=== EXTRACTED DATA ===

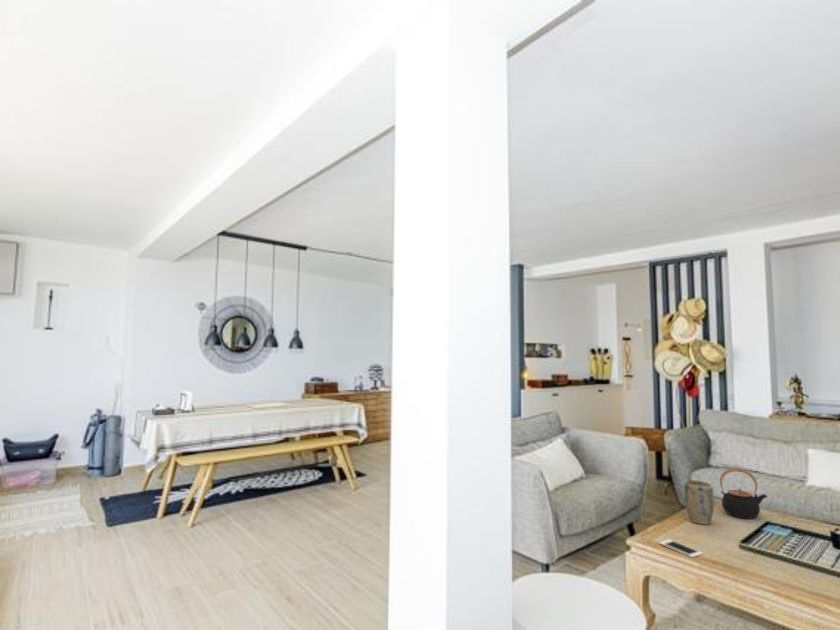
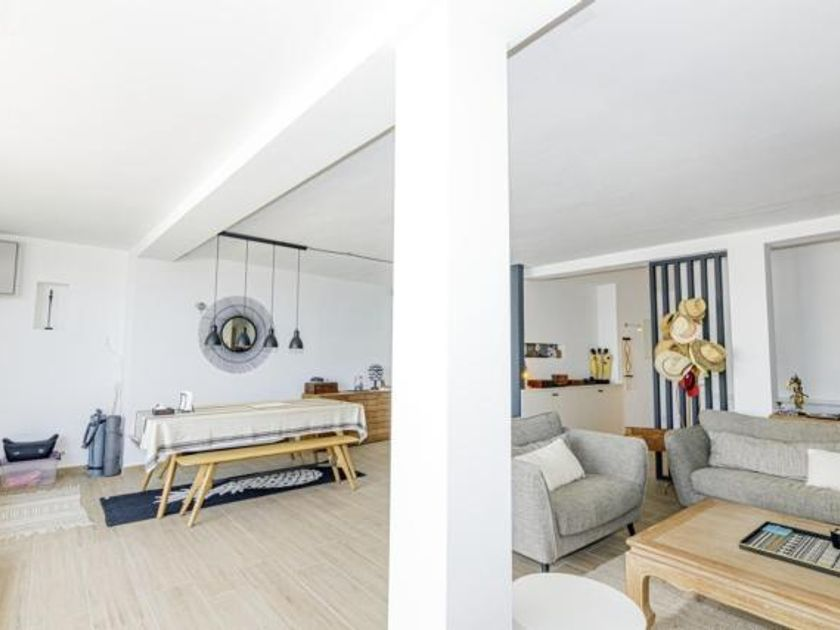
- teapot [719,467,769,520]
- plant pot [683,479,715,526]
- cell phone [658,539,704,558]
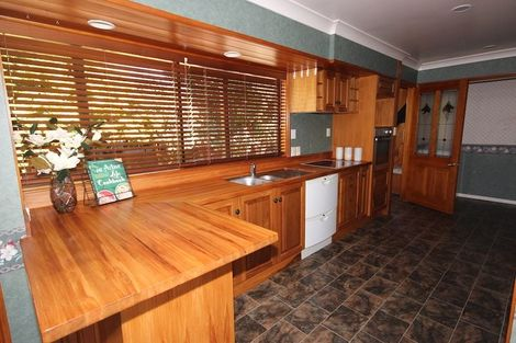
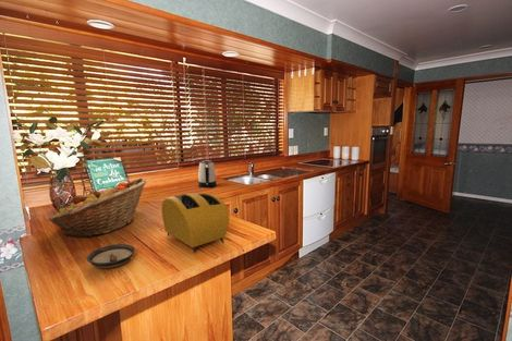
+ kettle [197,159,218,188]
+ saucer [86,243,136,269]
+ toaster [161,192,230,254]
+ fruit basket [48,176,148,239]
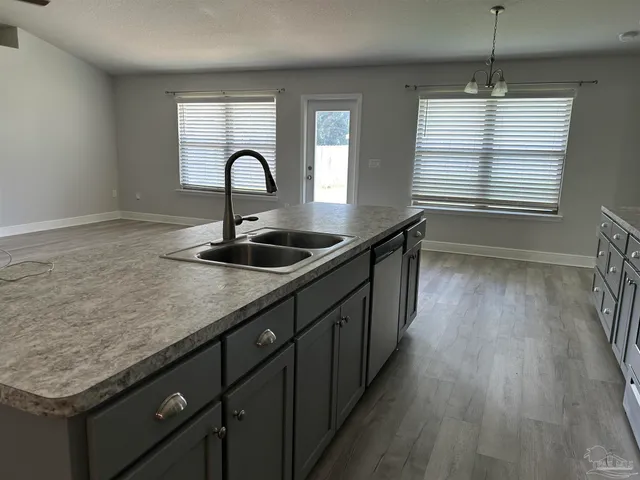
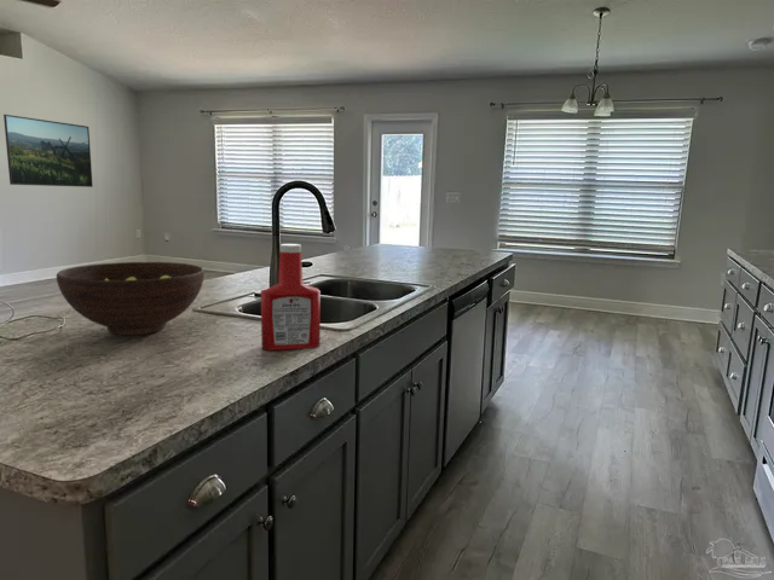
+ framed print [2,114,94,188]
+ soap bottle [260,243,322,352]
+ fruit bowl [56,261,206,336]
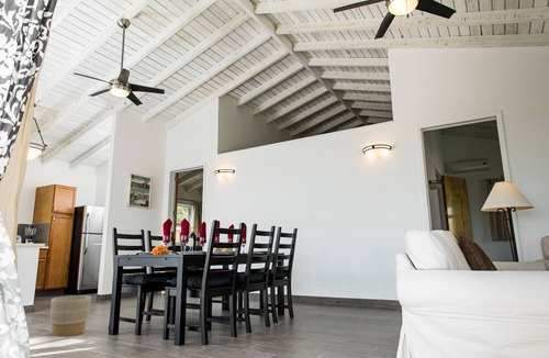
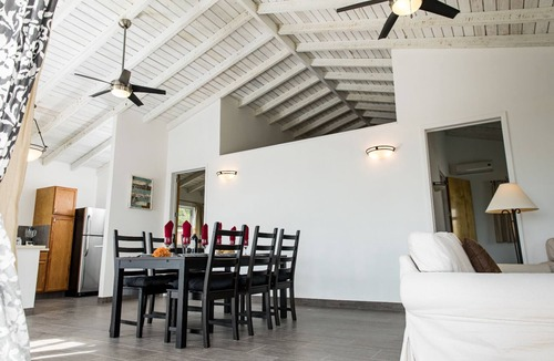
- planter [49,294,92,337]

===

Working through the data above, find every line holding "fruit" and copy it.

+ fruit basket [48,176,148,239]
+ fruit bowl [56,261,206,336]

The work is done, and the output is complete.